During a Tuesday news conference, both the Lions and Matthew Stafford painted a picture of friendly contract negotiations before agreeing on a five-year, $135 million extension late Monday night.
So amenable were talks that it doesn’t sound like Stafford or his agents gave too much thought to what is now being called the Kirk Cousins option. Cousins, who has twice signed the franchise tag in Washington, committed to play out his two one-year deals while using the guaranteed raises to dramatically increase his bottom-level salary whenever long-term talks are finally broached seriously. If Cousins is franchised again by the Redskins in 2018, he would make nearly $35 million next year.

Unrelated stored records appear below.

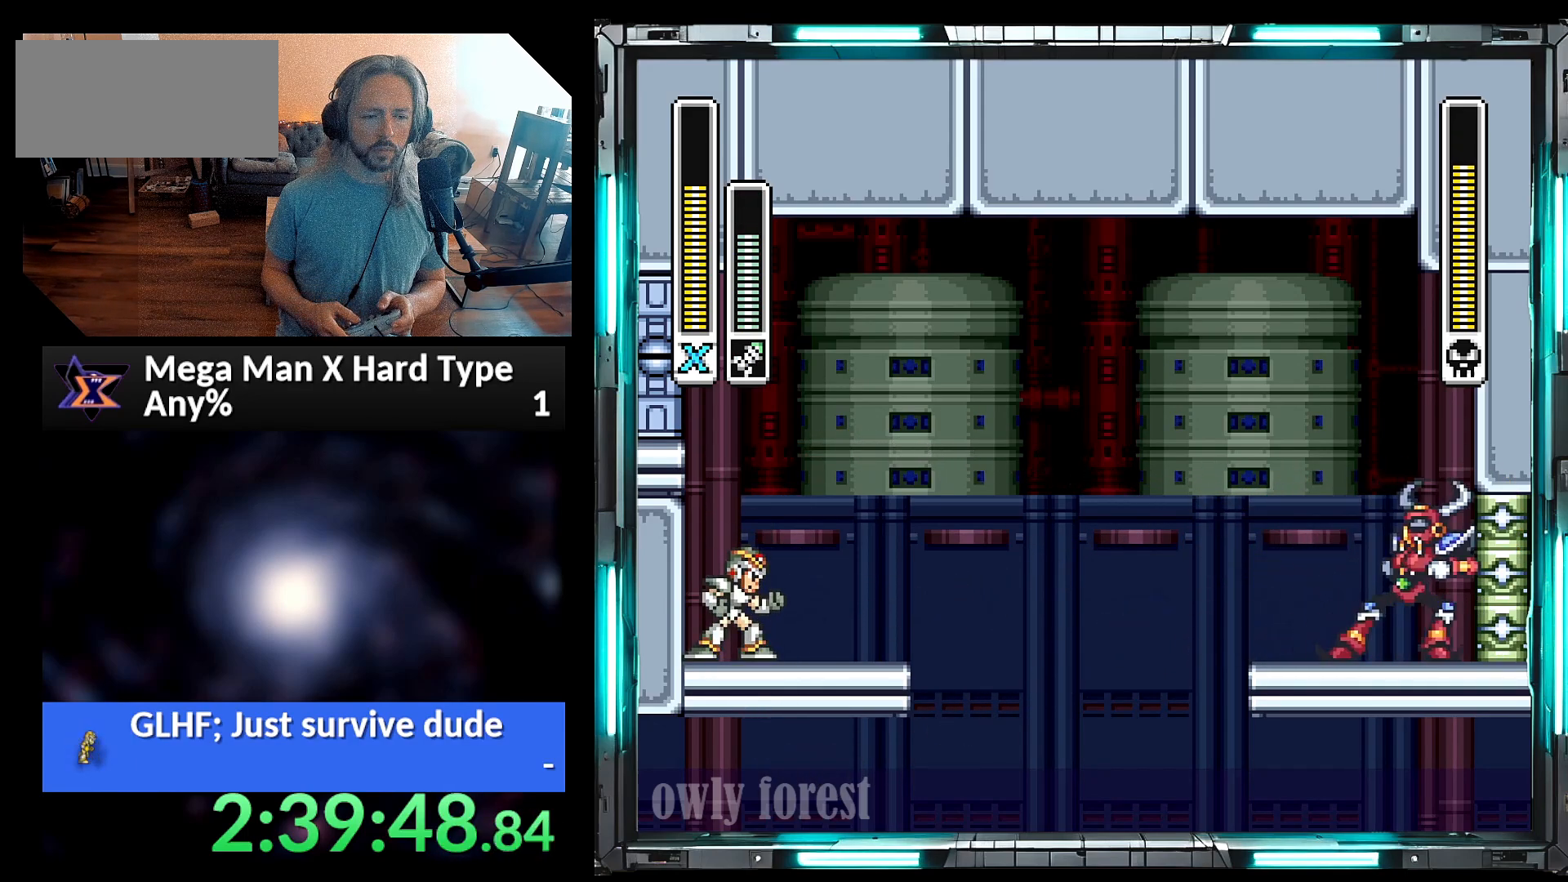
{"buttons": [], "events": [[250, "Y", "down"], [350, "Y", "up"]]}
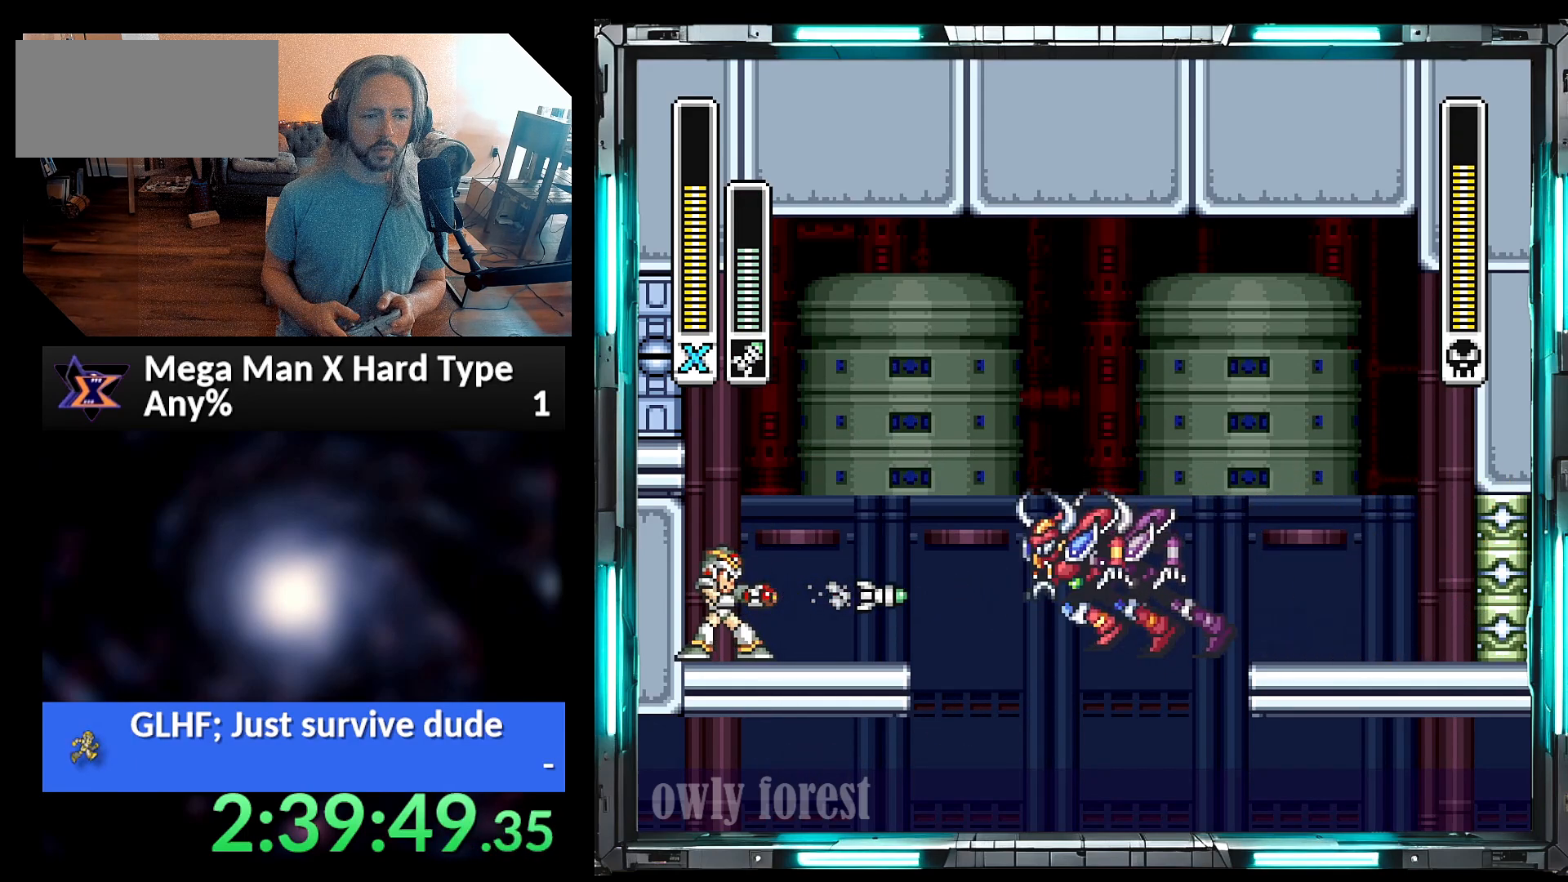
{"buttons": ["A", "B", "DPAD_UP", "DPAD_RIGHT"], "events": [[133, "B", "down"], [167, "A", "down"], [200, "DPAD_LEFT", "down"], [383, "A", "up"], [383, "B", "up"], [450, "A", "down"], [450, "B", "down"], [467, "DPAD_UP", "down"], [500, "DPAD_LEFT", "up"], [500, "DPAD_RIGHT", "down"]]}
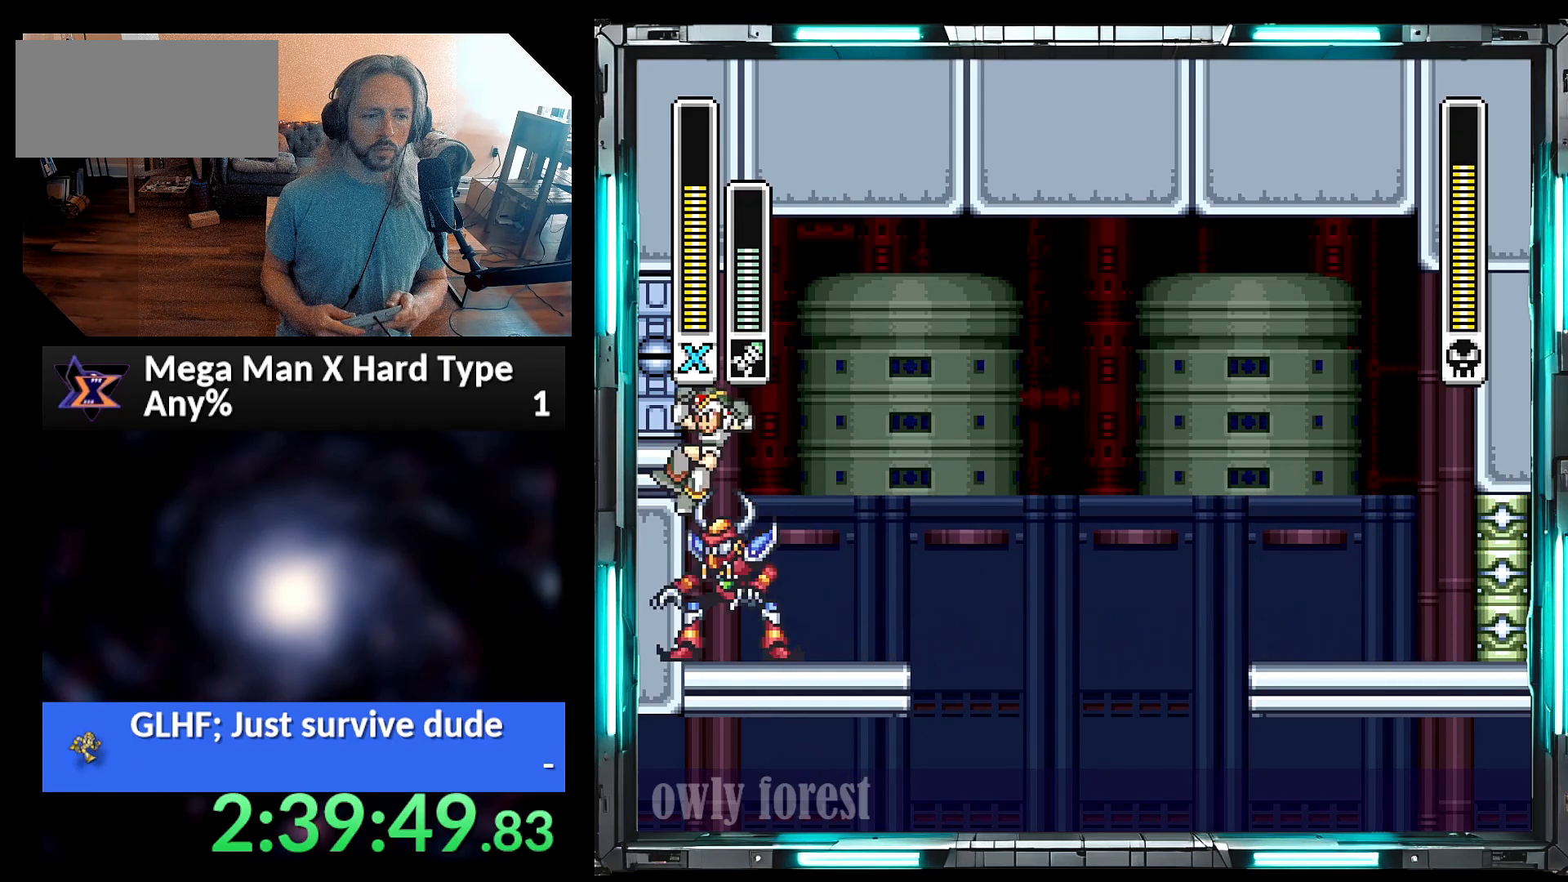
{"buttons": ["B", "Y", "DPAD_RIGHT"], "events": [[67, "DPAD_UP", "up"], [467, "A", "up"], [500, "Y", "down"]]}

“At certain points, at times, everything’s in play when you meet with my guys and [agent] Tom [Condon] and those guys at CAA, but in the back of my mind, I’ve always wanted to be here,” Stafford told reporters. “From the first day I met with my representatives, after I talked with [general manager] Bob [Quinn] and those guys in February, that was the first question he asked me and I said, ‘Absolutely, I want to be in Detroit.’ And you never know if that’s always going to work out or not, but that was my wish and intention all the way back then.”
Stafford became the league’s highest-paid player and is also guaranteed roughly 70 percent of the total value. The $27 million per year leapfrogs deals signed by both Derek Carr and Andrew Luck over the past few months. While it sounds like there wasn’t much to haggle over, Quinn said that both sides made concessions.
Quinn said he was hoping to get a deal done after the first time he and Stafford talked about a contract in the winter, but was willing to talk into the 2017 regular season. Stafford seemed happy it did not come to that.
“It was important [to finish the deal before the regular season],” Stafford said. “It wasn’t something all along I knew was gonna be the case, but as it got into training camp a little bit, I realized that I think we have an extremely talented team and for us to be worried about, or anybody, even myself, about my contract situation to what it was going to be, was going to be a disservice to the organization, to our team, to the players in the locker room. So I wanted to get this thing done and then kind of realized that during training camp.”
With Stafford’s contract in the books, the real fun begins. Falcons quarterback Matt Ryan, Saints quarterback Drew Brees and Packers quarterback Aaron Rodgers are all rapidly approaching the end of their current deals and could do some serious damage to the quarterback salary market. Stafford can sit back and enjoy being the league’s highest-paid player for now.